* BEGIN SOURCE EXCERPT *

Book:  Ranger to the Rescue

Author: Renae Brumbaugh Green

Genre:  Christian Historical Romance

Release Date: April 14, 2020

Amelia Cooper has sworn off lawmen for good.

Now any man who wants to claim the hand of the intrepid reporter had better have a safe job. Like attorney Evan Covington. Amelia is thrilled when the handsome lawyer comes courting. But when the town enlists him as a Texas Ranger, Amelia isn’t sure she can handle losing another man to the perils of keeping the peace.

Evan never expected his temporary appointment to sink his relationship with Amelia. Or to instantly plunge them headlong into danger. But when Amelia and his sister are both kidnapped, the newly minted lawman must rescue them—if he’s to have any chance at love.
 
 
Click HERE for your copy!

 

About the Author

 


Renae Brumbaugh Green is a city-girl-turned-country-diva. She’s married to a handsome country boy named Rick, and she’s mom to four nearly-perfect, nearly-grown children, two rowdy dogs, and some ducks. They live in rural Texas where Renae wears overalls, western boots, and bubblegum pink nail polish. She’s a bestselling author of over 30 books, an award-winning humor columnist, and an online English teacher. In her free time, she can be found leaping tall buildings and rescuing kittens from trees. Or, she’d like to do those things, if she had free time.

 

 

 

More from Renae

 

Every once in a while, when writing a character, I become vaguely aware that in many respects, I am that character. In those moments, I also become aware that God is the author, and he’s teaching me something through this particular character’s journey. After all, it’s a lot easier to learn through someone else’s mistakes than to recognize our own mistakes – especially if that someone else is a fictional character.

Amelia’s journey is one of fear and anxiety, which is something I’ve dealt with a lot. Like Amelia, I appear composed and confident on the surface. Like Amelia, I’m often a mess on the inside, scared to death of what will come, scared to death of how it will all turn out.

While writing this story, while dealing with Amelia’s anxiety, I (all-knowing author that I am) wrote that fear is the opposite of hope. Fear is the belief that something bad will happen, while hope is the belief that something good will happen. The Bible tells us that ours is a God of hope (Romans 15:13). When we truly trust Him, we can let go of fear, knowing He has good things in store for us.

At one point in the book, Amelia has this revelation:

”And suddenly, it was as if a haze lifted and she saw herself clearly for the first time. She’d let herself be ruled by fear, and in so doing had confined herself and clipped her own wings.”

Those words, disguised on the page as Amelia’s thoughts, were actually my thoughts. I hope you enjoy Amelia’s journey. And as you read, I hope you’ll remember these words from Isaiah 41:10: ”So do not fear, for I am with you; do not be dismayed, for I am your God. I will strengthen you and help you; I will uphold you with my righteous right hand.”

God bless, and happy reading!

* END SOURCE EXCERPT *
* BEGIN DATASET EXCERPTS *

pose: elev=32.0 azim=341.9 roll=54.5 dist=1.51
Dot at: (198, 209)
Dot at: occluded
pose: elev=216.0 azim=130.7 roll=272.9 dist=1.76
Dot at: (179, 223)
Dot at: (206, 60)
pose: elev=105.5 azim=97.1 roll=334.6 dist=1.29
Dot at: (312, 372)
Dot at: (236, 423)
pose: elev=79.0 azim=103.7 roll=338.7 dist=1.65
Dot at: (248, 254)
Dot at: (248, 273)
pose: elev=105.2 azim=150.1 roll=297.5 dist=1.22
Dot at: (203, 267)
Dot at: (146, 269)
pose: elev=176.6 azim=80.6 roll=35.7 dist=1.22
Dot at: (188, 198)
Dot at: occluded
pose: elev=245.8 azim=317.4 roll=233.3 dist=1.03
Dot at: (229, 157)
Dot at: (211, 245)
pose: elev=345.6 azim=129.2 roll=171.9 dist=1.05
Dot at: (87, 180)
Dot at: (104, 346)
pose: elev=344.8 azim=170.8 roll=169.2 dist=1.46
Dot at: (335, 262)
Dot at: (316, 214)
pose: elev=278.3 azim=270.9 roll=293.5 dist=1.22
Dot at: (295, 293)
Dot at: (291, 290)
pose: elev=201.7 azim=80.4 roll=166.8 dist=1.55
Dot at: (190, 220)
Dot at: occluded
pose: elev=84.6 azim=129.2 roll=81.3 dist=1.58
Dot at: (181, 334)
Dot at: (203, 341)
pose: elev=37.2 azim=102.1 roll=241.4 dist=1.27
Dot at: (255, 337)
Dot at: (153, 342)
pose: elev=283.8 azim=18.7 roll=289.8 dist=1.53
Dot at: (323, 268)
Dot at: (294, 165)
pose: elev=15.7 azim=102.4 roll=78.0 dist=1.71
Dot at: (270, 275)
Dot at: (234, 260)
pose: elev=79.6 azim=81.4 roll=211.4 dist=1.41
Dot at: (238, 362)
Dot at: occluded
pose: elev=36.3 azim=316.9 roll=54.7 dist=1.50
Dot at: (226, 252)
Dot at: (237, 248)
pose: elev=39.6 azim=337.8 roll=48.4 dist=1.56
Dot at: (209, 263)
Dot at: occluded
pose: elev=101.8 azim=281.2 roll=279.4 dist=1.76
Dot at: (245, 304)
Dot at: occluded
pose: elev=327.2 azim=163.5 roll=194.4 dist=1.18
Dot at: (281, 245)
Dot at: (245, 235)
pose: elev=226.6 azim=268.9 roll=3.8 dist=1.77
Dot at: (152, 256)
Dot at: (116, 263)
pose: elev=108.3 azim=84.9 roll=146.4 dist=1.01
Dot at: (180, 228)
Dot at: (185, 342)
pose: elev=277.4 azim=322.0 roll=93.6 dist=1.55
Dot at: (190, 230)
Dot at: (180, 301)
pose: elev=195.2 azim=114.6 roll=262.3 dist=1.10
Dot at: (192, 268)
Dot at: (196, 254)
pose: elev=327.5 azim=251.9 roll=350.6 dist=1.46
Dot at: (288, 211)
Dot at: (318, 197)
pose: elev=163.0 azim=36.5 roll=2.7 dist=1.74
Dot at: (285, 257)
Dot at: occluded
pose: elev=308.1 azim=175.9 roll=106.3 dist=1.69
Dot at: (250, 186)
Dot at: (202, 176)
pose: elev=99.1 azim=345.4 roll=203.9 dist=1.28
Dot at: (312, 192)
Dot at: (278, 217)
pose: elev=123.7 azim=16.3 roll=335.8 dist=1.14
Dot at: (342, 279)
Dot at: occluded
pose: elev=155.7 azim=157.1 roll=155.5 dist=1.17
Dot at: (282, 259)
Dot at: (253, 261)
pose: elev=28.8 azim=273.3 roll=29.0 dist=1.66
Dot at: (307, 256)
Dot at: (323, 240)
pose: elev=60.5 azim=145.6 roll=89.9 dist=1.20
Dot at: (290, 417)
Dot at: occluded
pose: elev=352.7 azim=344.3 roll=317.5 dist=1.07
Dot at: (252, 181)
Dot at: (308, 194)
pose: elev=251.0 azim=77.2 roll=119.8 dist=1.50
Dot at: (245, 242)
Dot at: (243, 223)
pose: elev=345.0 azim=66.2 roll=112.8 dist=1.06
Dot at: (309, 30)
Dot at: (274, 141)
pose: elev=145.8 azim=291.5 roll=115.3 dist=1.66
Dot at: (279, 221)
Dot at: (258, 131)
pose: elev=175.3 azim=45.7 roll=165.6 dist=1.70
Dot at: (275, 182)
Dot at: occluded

* END DATASET EXCERPTS *

### PARTS OF THE EXERCISE
1. Check each statement against the Ranger to the Rescue text above. Answer yes or no for each, and quote the words from the text that settle it. (a) Evan Covington works as an attorney. (b) Renae Brumbaugh Green has three children. (c) Amelia and Evan's sister are both kidnapped.
2. Write what comes next in the Ranger to the Rescue text, picking up right after its final sentence.

### RESULTS FOR THE EXERCISE
1.
(a) Yes: "Like attorney Evan Covington."
(b) No: "she’s mom to four nearly-perfect, nearly-grown children"
(c) Yes: "when Amelia and his sister are both kidnapped"

2.
—Renae Brumbaugh Green
 
 

My Review

 

Book two in The Texas Ranger series, Renae Brumbaugh Green’s “Ranger to the Rescue” is a sweet, short read that contains a sufficient element of danger without being too daunting. Because the story opens on the heels of “Lone Star Ranger”, this series is best read in order, but it is not required. In this sequel, Evan Covington is establishing his law practice when he ends up reluctantly working with reporter Amelia Cooper on a case. Their friendship develops into affection, but all hope seems lost when Evan unexpectedly becomes sworn in as a Texas Ranger. As is still the case today, working in law enforcement is a dangerous business, and not every woman is cut out to be or wants to be a lawman’s wife.

“Ranger to the Rescue”  is an enjoyable Western tale that makes for a light romantic read. Overall, I liked the story, and I appreciated Amelia’s character the most. She is an intelligent woman making her way in a predominantly male profession, and she is not afraid to take risks in order to get the story because “[s]omehow, she’d thought being a writer was a gentle profession, and she’d fight her battles with a pencil and notepad.” This fortitude, however, does not extend to relationships with men in law enforcement, for personal reasons stemming from her past. She acknowledges early on that “God really was a God of second chances”, and this fact proves ever more true as the plot progresses. I love that Green incorporates sign language into the story, providing a unique element. There are quite a few tropes used in this story, which make it predictable but pleasant nonetheless. One thing that bothered me was the occasional use of modern phrasing by the narrator, which disrupted the flow for me. All in all, however, I recommend “Ranger to the Rescue” to historical fiction readers who enjoy drama and who may be looking to overcome fears of their own. As Amelia learns, “when God offers abundant grace, He also requires abundant faith. From those who claim to be His, He demands a dangerous, rugged devotion. But with that kind of reckless faith come God’s bountiful blessings.”

I received a complimentary copy of this book through Celebrate Lit and was not required to post a favorable review. All opinions are my own.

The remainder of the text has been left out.